> **TRECHO DE ORIGEM**:
========================================================================
Suponha que uma organização como uma ONG, um sindicato ou um partido político quisesse ter um fórum de discussão entre seus membros ou enviar seu boletim a todos os membros que optaram por recebê-lo. Não seria permitido que isso pudesse ser feito por uma ferramenta como o WhatsApp -- pelo menos desde que um limite (não especificado) de pessoas fosse atingido. Conforme artigos 9 e 11, a organização teria que usar outra plataforma (não um serviço de mensagem privado), e com isso o conteúdo teria que estar visível e sujeito ao controle do seu operador.
Falha 4: forçar provedores de redes sociais e de mensagens a disponibilizar remotamente os registros privados de usuários
O Artigo 37 obriga grandes provedores de redes sociais e aplicações de mensagens privadas a nomear representantes legais no Brasil. Também obriga essas empresas a fornecer acesso remoto a seus bancos de dados e registros de usuários para seus funcionários no Brasil, para que estes possam ser diretamente forçados a entregá-los.
Isso enfraquece a segurança e a privacidade do usuário. Aumenta o número de funcionários (e dispositivos) que podem acessar dados confidenciais e reduz a capacidade da empresa de controlar vulnerabilidades e acesso não autorizado, principalmente porque é em escala global e, caso seja adotado no Brasil, pode ser replicado por outros países. Cada nova pessoa e cada novo dispositivo adiciona um novo risco de segurança.
Falha 5: ausência de limitações à aplicação desta lei a usuários fora do Brasil
Os parágrafos 1 e 2 do artigo 1 estabelecem algumas exclusões de jurisdição, mas todas são aplicadas no nível da empresa - ou seja, uma empresa estrangeira pode ser isenta das obrigações se for pequena (menos de 2.000.000 de usuários) ou não oferecer serviços ao Brasil. Nenhuma dessas limitações, no entanto, está relacionada à nacionalidade ou localização dos usuários. Assim, a lei, em seus termos, exige que a empresa crie certas políticas e procedimentos sobre remoção de conteúdo, identificação obrigatória de usuários e outros tópicos, que não são de forma alguma limitados a pessoas baseadas no Brasil. Mesmo que a intenção seja apenas forçar a coleta de documentos de identificação de usuários residentes no Brasil, a lei não diz isso.
========================================================================
> **O QUE SE PEDE**:
**A.** De acordo com o trecho de origem, qual número de usuários permite que uma empresa estrangeira fique isenta das obrigações por ser pequena?
**B.** Retome o trecho de origem sobre as falhas da lei logo depois da sua última frase e dê continuidade ao texto.

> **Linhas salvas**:
========================================================================
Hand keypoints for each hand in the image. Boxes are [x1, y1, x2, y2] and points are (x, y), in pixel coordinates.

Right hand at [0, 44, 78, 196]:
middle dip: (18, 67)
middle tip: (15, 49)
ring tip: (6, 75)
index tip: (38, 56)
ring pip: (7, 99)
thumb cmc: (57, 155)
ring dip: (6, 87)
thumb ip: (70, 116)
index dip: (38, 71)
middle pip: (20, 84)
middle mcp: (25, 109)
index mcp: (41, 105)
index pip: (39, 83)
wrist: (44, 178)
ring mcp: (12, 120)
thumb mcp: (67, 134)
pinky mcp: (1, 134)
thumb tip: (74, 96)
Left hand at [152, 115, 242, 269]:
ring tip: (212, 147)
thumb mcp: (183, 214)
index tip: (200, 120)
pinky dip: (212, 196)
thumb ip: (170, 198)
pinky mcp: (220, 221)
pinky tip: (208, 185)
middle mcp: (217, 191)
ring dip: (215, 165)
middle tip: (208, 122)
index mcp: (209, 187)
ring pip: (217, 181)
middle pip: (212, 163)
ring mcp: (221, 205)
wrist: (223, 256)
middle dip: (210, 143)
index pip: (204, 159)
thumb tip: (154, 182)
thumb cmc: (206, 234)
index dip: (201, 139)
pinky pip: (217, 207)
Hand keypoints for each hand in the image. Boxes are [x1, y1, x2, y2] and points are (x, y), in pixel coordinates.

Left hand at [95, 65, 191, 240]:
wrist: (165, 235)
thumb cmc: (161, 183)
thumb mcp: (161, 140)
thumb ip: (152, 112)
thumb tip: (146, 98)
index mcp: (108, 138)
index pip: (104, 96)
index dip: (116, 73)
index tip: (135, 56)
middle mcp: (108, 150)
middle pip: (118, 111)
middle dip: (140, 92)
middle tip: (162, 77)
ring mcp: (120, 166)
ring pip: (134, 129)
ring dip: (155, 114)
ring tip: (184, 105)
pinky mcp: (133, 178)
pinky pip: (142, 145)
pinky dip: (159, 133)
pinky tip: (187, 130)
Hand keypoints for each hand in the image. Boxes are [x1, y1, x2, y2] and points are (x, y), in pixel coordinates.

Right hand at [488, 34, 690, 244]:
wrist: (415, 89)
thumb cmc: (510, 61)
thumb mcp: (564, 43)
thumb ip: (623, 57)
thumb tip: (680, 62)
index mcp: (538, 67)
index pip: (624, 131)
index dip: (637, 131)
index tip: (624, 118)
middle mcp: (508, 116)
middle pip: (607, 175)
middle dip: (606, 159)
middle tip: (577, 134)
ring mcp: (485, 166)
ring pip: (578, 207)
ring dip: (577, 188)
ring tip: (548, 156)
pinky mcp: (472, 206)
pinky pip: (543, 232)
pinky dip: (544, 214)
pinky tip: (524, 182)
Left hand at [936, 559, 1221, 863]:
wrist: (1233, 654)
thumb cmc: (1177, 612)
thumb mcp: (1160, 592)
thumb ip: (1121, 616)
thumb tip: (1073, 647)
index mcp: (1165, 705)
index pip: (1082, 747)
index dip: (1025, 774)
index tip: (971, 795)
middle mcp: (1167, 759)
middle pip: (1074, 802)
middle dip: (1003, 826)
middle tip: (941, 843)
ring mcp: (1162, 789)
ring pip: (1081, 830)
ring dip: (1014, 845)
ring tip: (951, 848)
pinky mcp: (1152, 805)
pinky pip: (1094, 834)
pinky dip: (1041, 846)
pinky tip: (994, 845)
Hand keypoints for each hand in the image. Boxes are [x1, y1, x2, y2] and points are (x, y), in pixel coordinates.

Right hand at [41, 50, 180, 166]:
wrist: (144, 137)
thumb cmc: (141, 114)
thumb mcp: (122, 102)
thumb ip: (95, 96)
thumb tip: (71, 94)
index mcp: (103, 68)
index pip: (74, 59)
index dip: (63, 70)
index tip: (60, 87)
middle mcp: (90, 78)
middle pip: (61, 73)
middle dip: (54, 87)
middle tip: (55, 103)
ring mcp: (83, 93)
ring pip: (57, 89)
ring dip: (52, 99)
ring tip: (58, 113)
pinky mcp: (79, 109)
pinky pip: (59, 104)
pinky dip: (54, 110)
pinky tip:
========================================================================
> **RESPOSTAS POR ITEM**:
**A.** Menos de 2.000.000 de usuários.

**B.**
Buscar soluções para as “fake news” sem comprometer os direitos humanos
Há muitas respostas inovadoras sendo desenvolvidas para ajudar a coibir os abusos de aplicações de mensagens e redes sociais, por meio de respostas de novas políticas ou soluções técnicas. O WhatsApp, por exemplo, já limita o número de destinatários de uma única mensagem encaminhada por vez e mostra aos usuários que as mensagens foram encaminhadas; as mensagens virais são rotuladas com setas duplas para indicar que não se originaram de um contato próximo. No entanto, medidas para combater atores maliciosos não podem custar o silenciamento de milhões de outros usuários, a invasão de sua privacidade ou a sua segurança. Para garantir a preservação dos direitos humanos, os legisladores brasileiros devem rejeitar a versão atual deste projeto. No futuro, direitos humanos como privacidade, expressão e segurança devem ser incorporados à lei desde o início.